Lo sceneggiatore Stephen Butchard ha aggiunto: "E' bellissimo che siano donne comuni ma capaci di atti straordinari, che permettono loro di uscire dall'invisibilità. Hanno una grande forza, e come spiega il titolo, la trovano nell'essere madri, nell'amore per i figli ai quali vogliono consegnare un futuro di libertà".
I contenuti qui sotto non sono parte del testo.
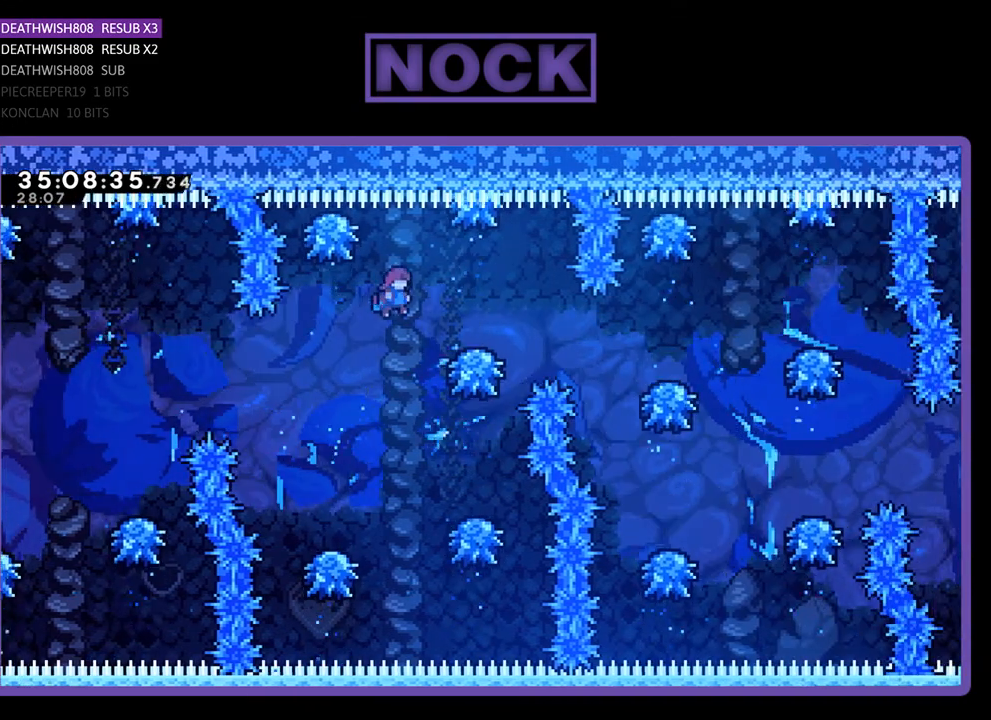
{"buttons": ["R2", "DPAD_RIGHT"], "events": [[233, "CROSS", "down"], [433, "CROSS", "up"]]}
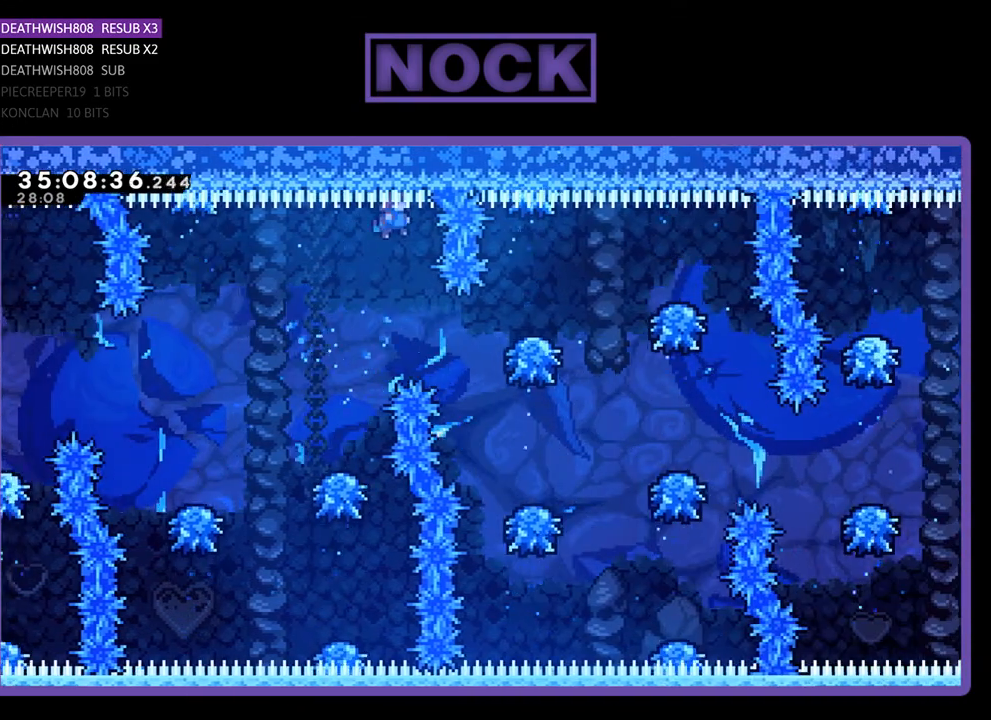
{"buttons": [], "events": [[367, "DPAD_RIGHT", "up"], [400, "R2", "up"]]}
Le attrici non hanno nascosto la loro emozione. Micaela Ramazzotti è la seconda Lea Garofalo dopo Vanessa Scalera, protagonista nel 2015 del film di Marco Tullio Giordano. Definisce Lea "una freccia che scocca dall'arco e apre la strada a una ribellione che si trasmette anche alla figlia Denise". Un ruolo che l'attrice considera importante perché "era una donna immersa in un contesto di sottomissione in cui una parola sbagliata era punita con la violenza ma ha avuto il coraggio di riscattarsi collaborando con la giustizia, comunica un messaggio di speranza". 

La giovanissima Gaia Girace, resa popolare dalla serie dell'Amica geniale, ha detto: "Denise è un personaggio in evoluzione, all'inizio è dolce e fiduciosa, poi diventerà determinata e a guidarla è l'amore per la madre, il desiderio di lottare per la verità e perché Lea, facendo conoscere la sua storia, non venga dimenticata".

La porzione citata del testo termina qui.